Les peintures murales de Mucha à Obecní Dům (Jorge Royan via wikimedia commons)Lorsque le gouvernement a demandé à Mucha de contribuer à la création de leur identité, qui serait distribuée dans toute l'Europe sur des enveloppes et dans des devises, il était peut-être l'artiste le plus célèbre du pays. Il était célèbre pour son style distinctif de formes naturelles fluides et ses représentations de femmes sereines vêtues de robes diaphanes entourées d'un halo abstrait de fleurs leur donnant une qualité presque mythique. Mucha consacre ces femmes dans un cadre délicat et oraganique qui est parfois fabriqué à partir des formes en spirale de leurs propres cheveux, qui s'enroulent en spirales pour devenir des abstractions inspirées de formes naturelles.
Bien qu'il croyait que son art était enraciné dans la tradition locale, le reste du monde l'associait souvent au mouvement Art Nouveau. En effet, on pourrait dire que Mucha a accidentellement inauguré ce style lorsqu'en 1895, il eut l'occasion de créer une affiche pour la production de Gismonda, mettant en vedette Sarah Bernhardt. L'affiche a été un succès immédiat - si populaire à Paris que les affiches ont été volées par le public enchanté - et elle a commencé une longue et fructueuse collaboration entre Bernhardt et Mucha. La notoriété de Mucha se poursuivit à travers ses affiches et autres graphiques commerciaux, et devint finalement un nom connu lorsqu'une imprimerie commença à reproduire ses illustrations pour calendriers, affiches, cartes postales et autres publications. Ses affiches sont encore populaires de nos jours, aussi bien dans les dortoirs que dans les rues de Paris et de Prague.
Pour Mucha, il est probable que ce travail commercial était aussi important que le travail du gouvernement. Mucha croyait au pouvoir de transformation de l'art, à l'idée que l'art devait être fait pour le peuple et contribuer à son évolution spirituelle et culturelle. Plus il pourrait atteindre les citoyens de Tchécoslovaquie, mieux ce serait.

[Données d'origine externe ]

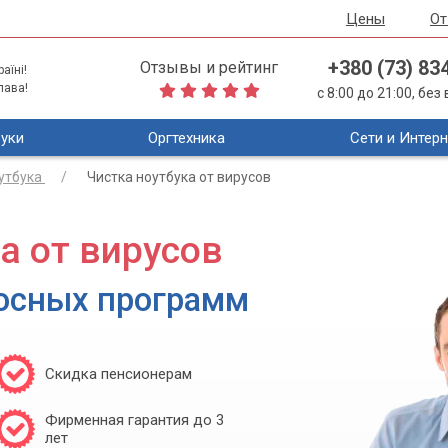
Цены
О
+380 (73) 83
Отзывы и рейтинг
аїні!
лава!
с 8:00 до 21:00, бе
уки
Оргтехника
Сети и Интерн
утбука
Чистка ноутбука от вирусов
а от вирусов
осных программ
Скидка пенсионерам
Фирменная гарантия до 3
лет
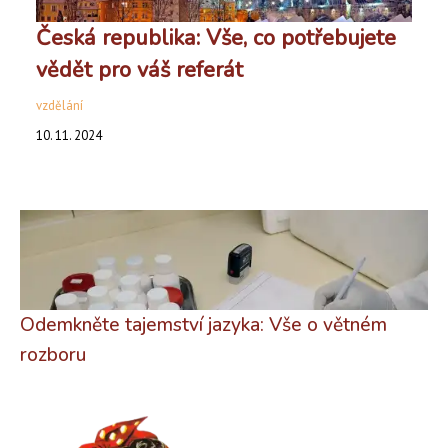
Česká republika: Vše, co potřebujete
vědět pro váš referát
vzdělání
10. 11. 2024
Odemkněte tajemství jazyka: Vše o větném
rozboru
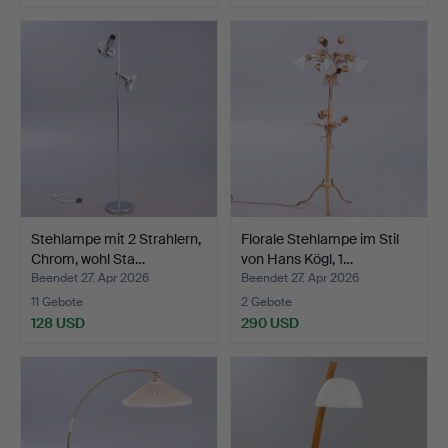
Stehlampe mit 2 Strahlern,
Florale Stehlampe im Stil
Chrom, wohl Sta…
von Hans Kögl, 1…
Beendet 27. Apr 2026
Beendet 27. Apr 2026
11 Gebote
2 Gebote
128 USD
290 USD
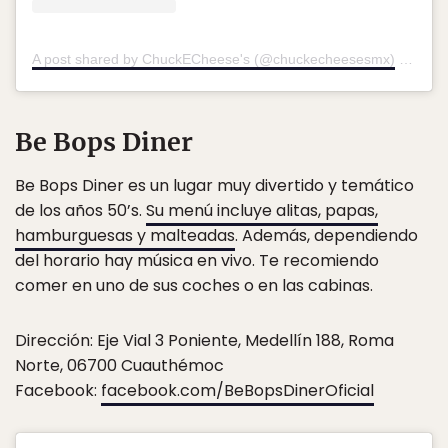
A post shared by ChuckECheese's (@chuckecheesesmx)
on
Mar 
Be Bops Diner
Be Bops Diner es un lugar muy divertido y temático
de los años 50’s.
Su menú incluye alitas, papas,
hamburguesas y malteadas
. Además, dependiendo
del horario hay música en vivo. Te recomiendo
comer en uno de sus coches o en las cabinas.
Dirección: Eje Vial 3 Poniente, Medellín 188, Roma
Norte, 06700 Cuauthémoc
Facebook:
facebook.com/BeBopsDinerOficial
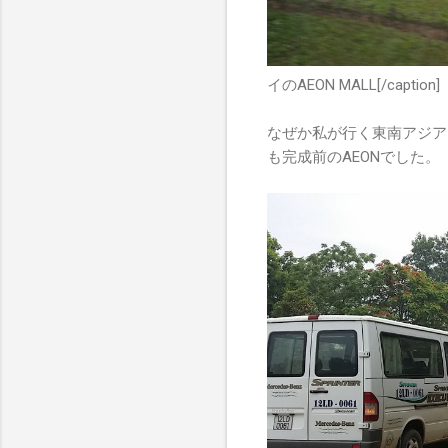
イのAEON MALL[/caption]
なぜか私が行く東南アジア
も完成前のAEONでした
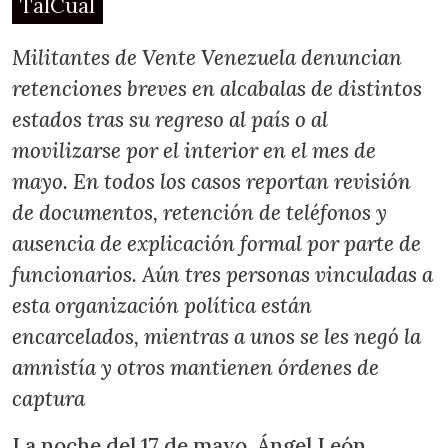
TalCual
Militantes de Vente Venezuela denuncian
retenciones breves en alcabalas de distintos
estados tras su regreso al país o al
movilizarse por el interior en el mes de
mayo. En todos los casos reportan revisión
de documentos, retención de teléfonos y
ausencia de explicación formal por parte de
funcionarios. Aún tres personas vinculadas a
esta organización política están
encarcelados, mientras a unos se les negó la
amnistía y otros mantienen órdenes de
captura
La noche del 17 de mayo, Ángel León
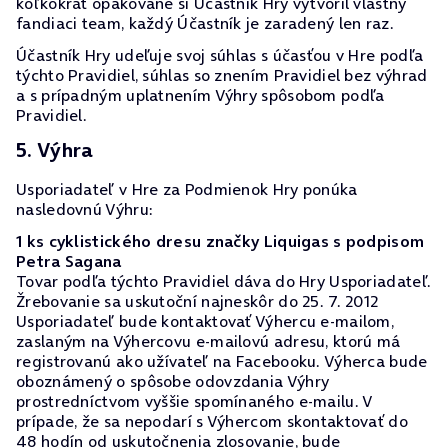
koľkokrát opakovane si Účastník Hry vytvoril vlastný
fandiaci team, každý Účastník je zaradený len raz.
Účastník Hry udeľuje svoj súhlas s účasťou v Hre podľa
týchto Pravidiel, súhlas so znením Pravidiel bez výhrad
a s prípadným uplatnením Výhry spôsobom podľa
Pravidiel.
5. Výhra
Usporiadateľ v Hre za Podmienok Hry ponúka
nasledovnú Výhru:
1 ks cyklistického dresu značky Liquigas s podpisom
Petra Sagana
Tovar podľa týchto Pravidiel dáva do Hry Usporiadateľ.
Žrebovanie sa uskutoční najneskôr do 25. 7. 2012
Usporiadateľ bude kontaktovať Výhercu e-mailom,
zaslaným na Výhercovu e-mailovú adresu, ktorú má
registrovanú ako užívateľ na Facebooku. Výherca bude
oboznámený o spôsobe odovzdania Výhry
prostredníctvom vyššie spomínaného e-mailu. V
prípade, že sa nepodarí s Výhercom skontaktovať do
48 hodín od uskutočnenia zlosovanie, bude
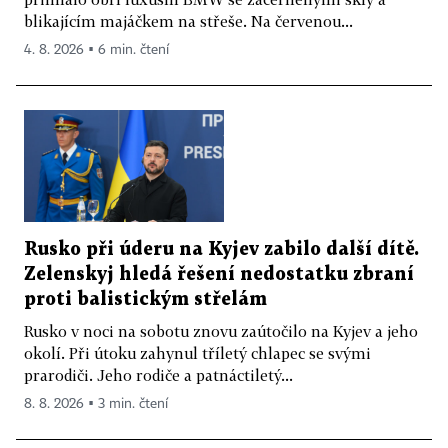
blikajícím majáčkem na střeše. Na červenou...
4. 8. 2026 ▪ 6 min. čtení
Rusko při úderu na Kyjev zabilo další dítě.
Zelenskyj hledá řešení nedostatku zbraní
proti balistickým střelám
Rusko v noci na sobotu znovu zaútočilo na Kyjev a jeho
okolí. Při útoku zahynul tříletý chlapec se svými
prarodiči. Jeho rodiče a patnáctiletý...
8. 8. 2026 ▪ 3 min. čtení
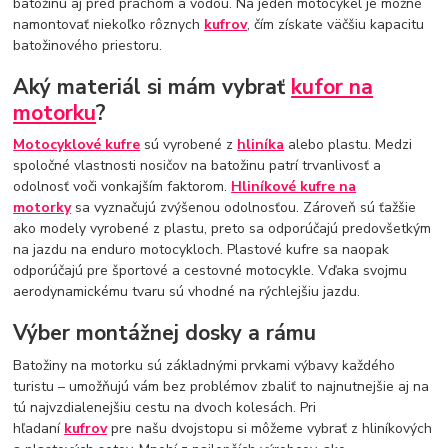
batožinu aj pred prachom a vodou. Na jeden motocykel je možné
namontovať niekoľko rôznych
kufrov
, čím získate väčšiu kapacitu
batožinového priestoru.
Aký materiál si mám vybrať
kufor na
motorku
?
Motocyklové kufre
sú vyrobené z
hliníka
alebo plastu. Medzi
spoločné vlastnosti nosičov na batožinu patrí trvanlivosť a
odolnosť voči vonkajším faktorom.
Hliníkové kufre na
motorky
sa vyznačujú zvýšenou odolnosťou. Zároveň sú ťažšie
ako modely vyrobené z plastu, preto sa odporúčajú predovšetkým
na jazdu na enduro motocykloch. Plastové kufre sa naopak
odporúčajú pre športové a cestovné motocykle. Vďaka svojmu
aerodynamickému tvaru sú vhodné na rýchlejšiu jazdu.
Výber montážnej dosky a rámu
Batožiny na motorku sú základnými prvkami výbavy každého
turistu – umožňujú vám bez problémov zbaliť to najnutnejšie aj na
tú najvzdialenejšiu cestu na dvoch kolesách. Pri
hľadaní
kufrov
pre našu dvojstopu si môžeme vybrať z hliníkových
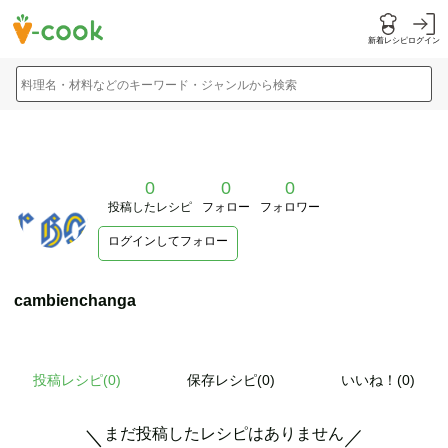
新着レシピ
ログイン
料理名・材料などのキーワード・ジャンルから検索
0
0
0
投稿したレシピ
フォロー
フォロワー
ログインしてフォロー
cambienchanga
投稿レシピ(
0
)
保存レシピ(0)
いいね！(0)
まだ投稿したレシピはありません
＼
／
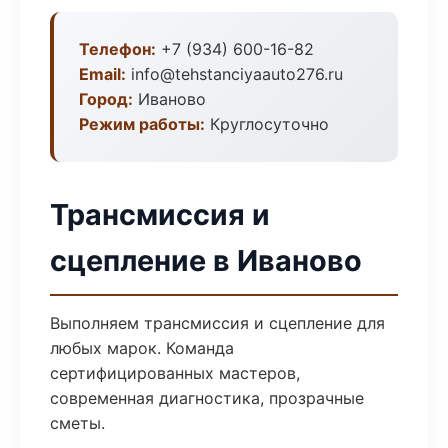
Телефон:
+7 (934) 600-16-82
Email:
info@tehstanciyaauto276.ru
Город:
Иваново
Режим работы:
Круглосуточно
Трансмиссия и
сцепление в Иваново
Выполняем трансмиссия и сцепление для
любых марок. Команда
сертифицированных мастеров,
современная диагностика, прозрачные
сметы.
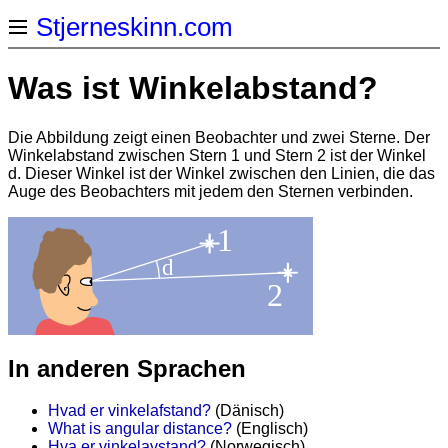
Stjerneskinn.com
Was ist Winkelabstand?
Die Abbildung zeigt einen Beobachter und zwei Sterne. Der
Winkelabstand zwischen Stern 1 und Stern 2 ist der Winkel
d. Dieser Winkel ist der Winkel zwischen den Linien, die das
Auge des Beobachters mit jedem den Sternen verbinden.
In anderen Sprachen
Hvad er vinkelafstand?
(Dänisch)
What is angular distance?
(Englisch)
Hva er vinkelavstand?
(Norwegisch)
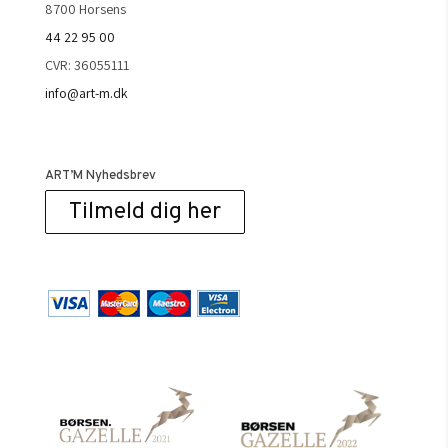
8700 Horsens
44 22 95 00
CVR: 36055111
info@art-m.dk
ART’M Nyhedsbrev
Tilmeld dig her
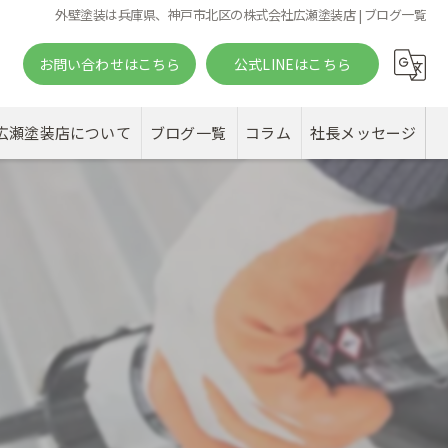
外壁塗装は兵庫県、神戸市北区の株式会社広瀬塗装店 | ブログ一覧
お問い合わせはこちら
公式LINEはこちら
。
広瀬塗装店について
ブログ一覧
コラム
社長メッセージ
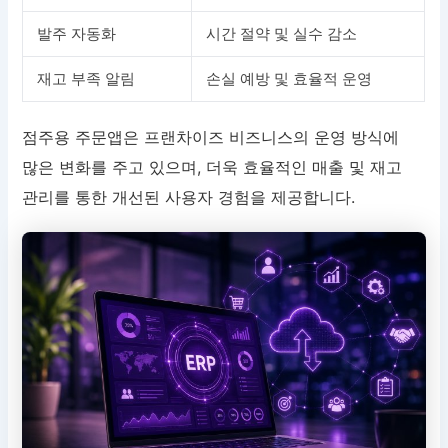
발주 자동화
시간 절약 및 실수 감소
재고 부족 알림
손실 예방 및 효율적 운영
점주용 주문앱은 프랜차이즈 비즈니스의 운영 방식에
많은 변화를 주고 있으며, 더욱 효율적인 매출 및 재고
관리를 통한 개선된 사용자 경험을 제공합니다.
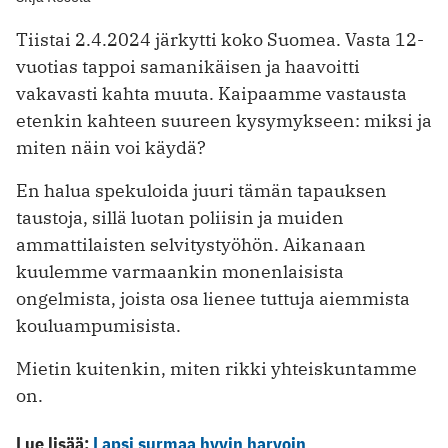
Tiistai 2.4.2024 järkytti koko Suomea. Vasta 12-
vuotias tappoi samanikäisen ja haavoitti
vakavasti kahta muuta. Kaipaamme vastausta
etenkin kahteen suureen kysymykseen: miksi ja
miten näin voi käydä?
En halua spekuloida juuri tämän tapauksen
taustoja, sillä luotan poliisin ja muiden
ammattilaisten selvitystyöhön. Aikanaan
kuulemme varmaankin monenlaisista
ongelmista, joista osa lienee tuttuja aiemmista
kouluampumisista.
Mietin kuitenkin, miten rikki yhteiskuntamme
on.
Lue lisää:
Lapsi surmaa hyvin harvoin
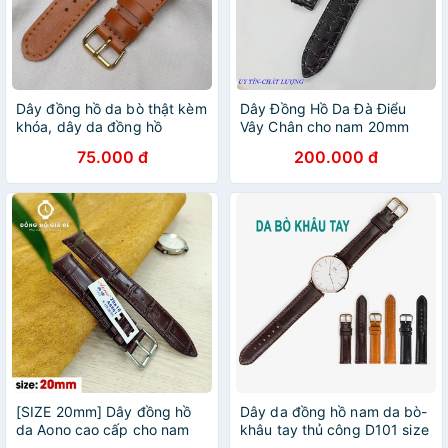
Dây đồng hồ da bò thật kèm
Dây Đồng Hồ Da Đà Điểu
khóa, dây da đồng hồ
Vây Chân cho nam 20mm
nam,nữ đủ size
màu đen cao cấp
75.000 đ
200.000 đ
16mm,18mm,20mm,22mm,24mm.MM
[SIZE 20mm] Dây đồng hồ
Dây da đồng hồ nam da bò-
da Aono cao cấp cho nam
khâu tay thủ công D101 size
màu NÂU bền đẹp
18mm, 20mm, 22mm,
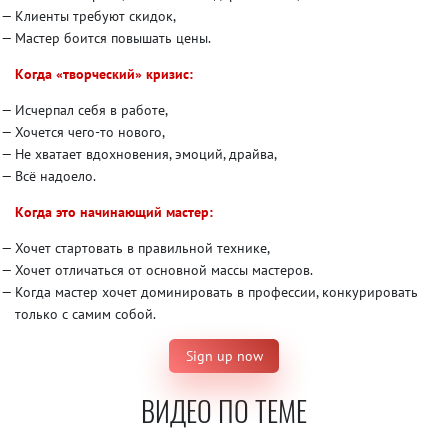
Клиенты требуют скидок,
Мастер боится повышать цены.
Когда «творческий» кризис:
Исчерпал себя в работе,
Хочется чего-то нового,
Не хватает вдохновения, эмоций, драйва,
Всё надоело.
Когда это начинающий мастер:
Хочет стартовать в правильной технике,
Хочет отличаться от основной массы мастеров.
Когда мастер хочет доминировать в профессии, конкурировать
только с самим собой.
Sign up now
ВИДЕО ПО ТЕМЕ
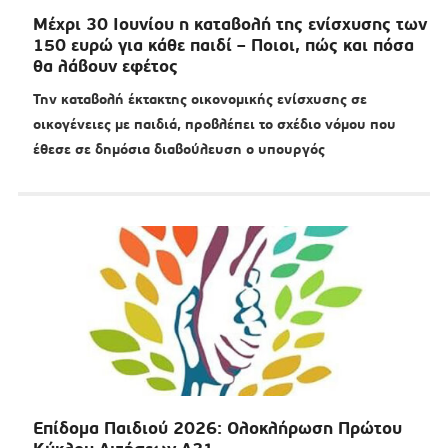
Μέχρι 30 Ιουνίου η καταβολή της ενίσχυσης των
150 ευρώ για κάθε παιδί – Ποιοι, πώς και πόσα
θα λάβουν εφέτος
Την καταβολή έκτακτης οικονομικής ενίσχυσης σε
οικογένειες με παιδιά, προβλέπει το σχέδιο νόμου που
έθεσε σε δημόσια διαβούλευση ο υπουργός
Επίδομα Παιδιού 2026: Ολοκλήρωση Πρώτου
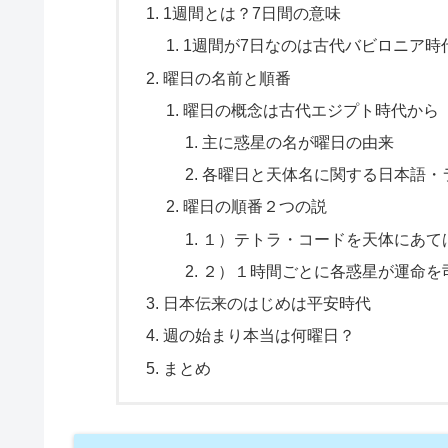
1週間とは？7日間の意味
1週間が7日なのは古代バビロニア時
曜日の名前と順番
曜日の概念は古代エジプト時代から
主に惑星の名が曜日の由来
各曜日と天体名に関する日本語・
曜日の順番２つの説
１）テトラ・コードを天体にあて
２）１時間ごとに各惑星が運命を
日本伝来のはじめは平安時代
週の始まり本当は何曜日？
まとめ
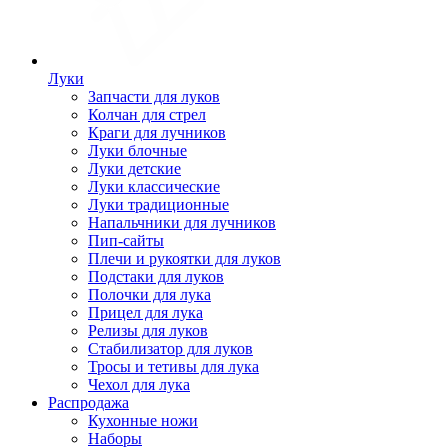
Луки
Запчасти для луков
Колчан для стрел
Краги для лучников
Луки блочные
Луки детские
Луки классические
Луки традиционные
Напальчники для лучников
Пип-сайты
Плечи и рукоятки для луков
Подстаки для луков
Полочки для лука
Прицел для лука
Релизы для луков
Стабилизатор для луков
Тросы и тетивы для лука
Чехол для лука
Распродажа
Кухонные ножи
Наборы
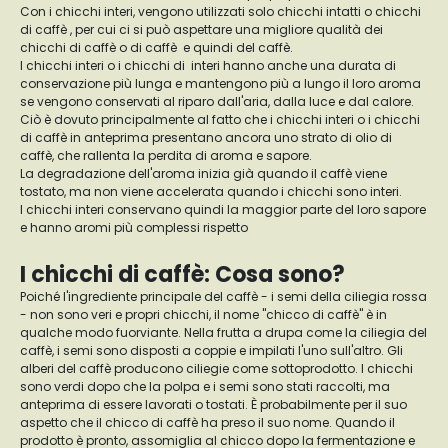
Con i chicchi interi, vengono utilizzati solo chicchi intatti o chicchi
di caffè , per cui ci si può aspettare una migliore qualità dei
chicchi di caffè o di caffè e quindi del caffè.
I chicchi interi o i chicchi di interi hanno anche una durata di
conservazione più lunga e mantengono più a lungo il loro aroma
se vengono conservati al riparo dall'aria, dalla luce e dal calore.
Ciò è dovuto principalmente al fatto che i chicchi interi o i chicchi
di caffè in anteprima presentano ancora uno strato di olio di
caffè, che rallenta la perdita di aroma e sapore.
La degradazione dell'aroma inizia già quando il caffè viene
tostato, ma non viene accelerata quando i chicchi sono interi.
I chicchi interi conservano quindi la maggior parte del loro sapore
e hanno aromi più complessi rispetto
I chicchi di caffè: Cosa sono?
Poiché l'ingrediente principale del caffè - i semi della ciliegia rossa
- non sono veri e propri chicchi, il nome "chicco di caffè" è in
qualche modo fuorviante. Nella frutta a drupa come la ciliegia del
caffè, i semi sono disposti a coppie e impilati l'uno sull'altro. Gli
alberi del caffè producono ciliegie come sottoprodotto. I chicchi
sono verdi dopo che la polpa e i semi sono stati raccolti, ma
anteprima di essere lavorati o tostati. È probabilmente per il suo
aspetto che il chicco di caffè ha preso il suo nome. Quando il
prodotto è pronto, assomiglia al chicco dopo la fermentazione e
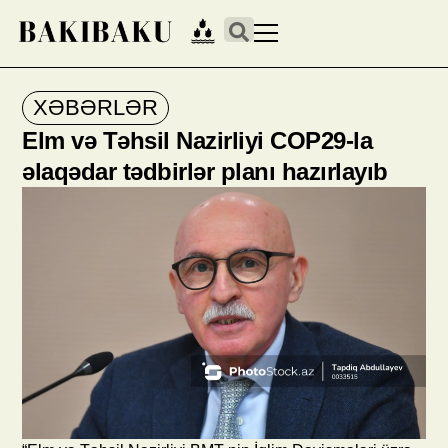
XƏBƏRLƏR
Elm və Təhsil Nazirliyi COP29-la
əlaqədar tədbirlər planı hazırlayıb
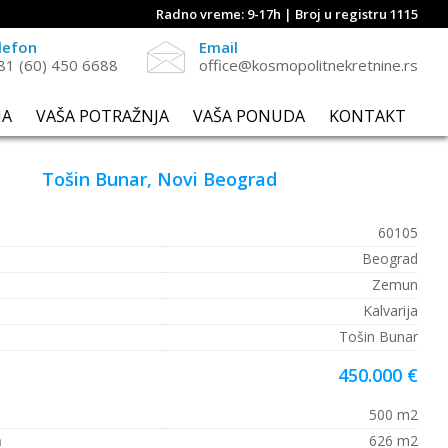
Radno vreme: 9-17h | Broj u registru 1115
lefon
Email
81 (60) 450 6688
office@kosmopolitnekretnine.rs
NA
VAŠA POTRAŽNJA
VAŠA PONUDA
KONTAKT
Tošin Bunar, Novi Beograd
60105
Beograd
Zemun
Kalvarija
Tošin Bunar
450.000 €
500 m2
a
626 m2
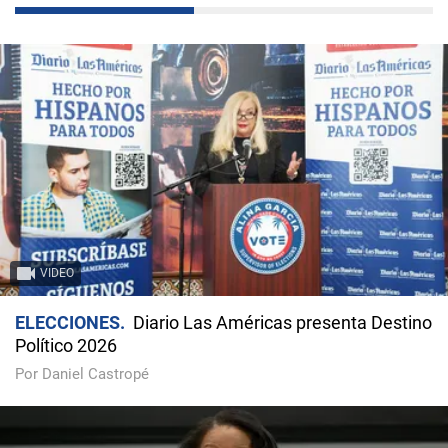
VIDEO
ELECCIONES
Diario Las Américas presenta Destino
Político 2026
Por Daniel Castropé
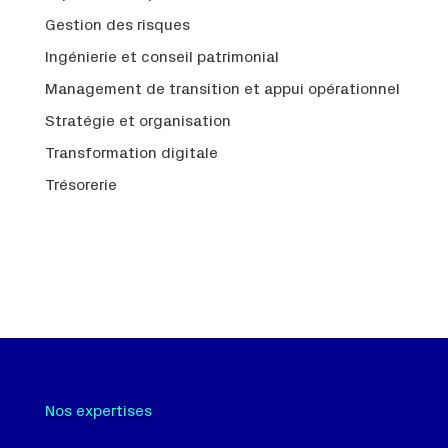
Gestion des risques
Ingénierie et conseil patrimonial
Management de transition et appui opérationnel
Stratégie et organisation
Transformation digitale
Trésorerie
Nos expertises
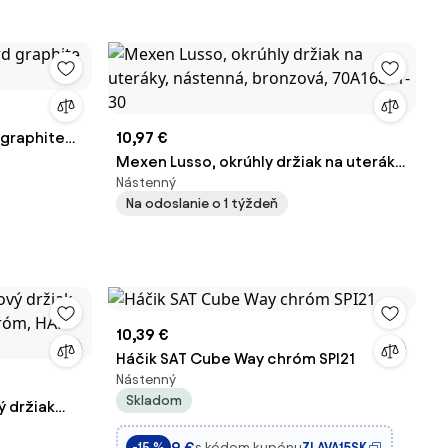
 graphite
10,97 €
Mexen Lusso, okrúhly držiak na uteráky,
Nástenný
nástenná, bronzová, 70A16831-30
Na odoslanie o 1 týždeň
10,39 €
Háčik SAT Cube Way chróm SPI21
Nástenný
Skladom
ý držiak
hróm, HAN-
9 €
s kódom kupónu
ZLAVA15SK
-15 %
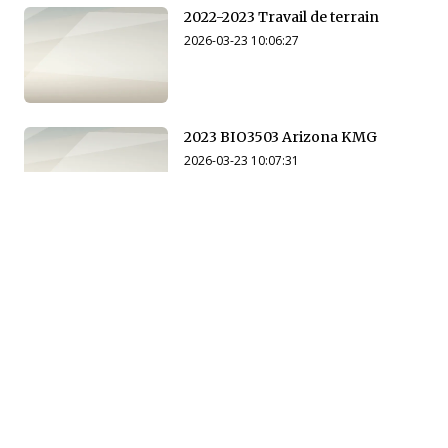
2022-2023 Travail de terrain
2026-03-23 10:06:27
2023 BIO3503 Arizona KMG
2026-03-23 10:07:31
2023 BIO3503 Arizona
2026-03-23 10:14:55
2024 BIO3503 Arizona
2026-03-23 10:16:01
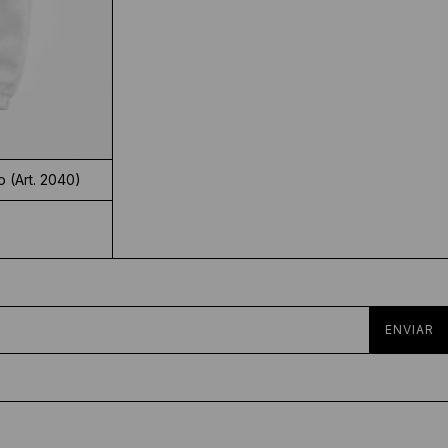
 (Art. 2040)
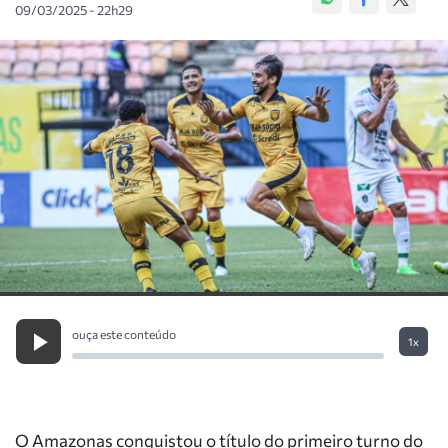
09/03/2025 - 22h29
ouça este conteúdo
1x
O Amazonas conquistou o título do primeiro turno do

Il est donc logique qu'il souhaite que ses illustrations soient reproduites sur quelque chose d'aussi courant qu'une boîte d'allumettes. Les timbres et les billets de banque constituent donc l’ultime évolution de son art nationaliste populiste.
Malheureusement, l'histoire de Mucha a une fin triste. Son nationalisme farouche et franc l'a fait devenir l'une des premières cibles de la Gestapo lorsque les nazis ont occupé la Tchécoslovaquie. Libéré après des jours d'interrogatoire, l'état de santé de Mucha se détériora rapidement pendant son incarcération, entraînant la mort de celui-ci à la suite d'une pneumonie en 1939, alors que le pays qu'il aimait tant était sous le contrôle de forces extérieures.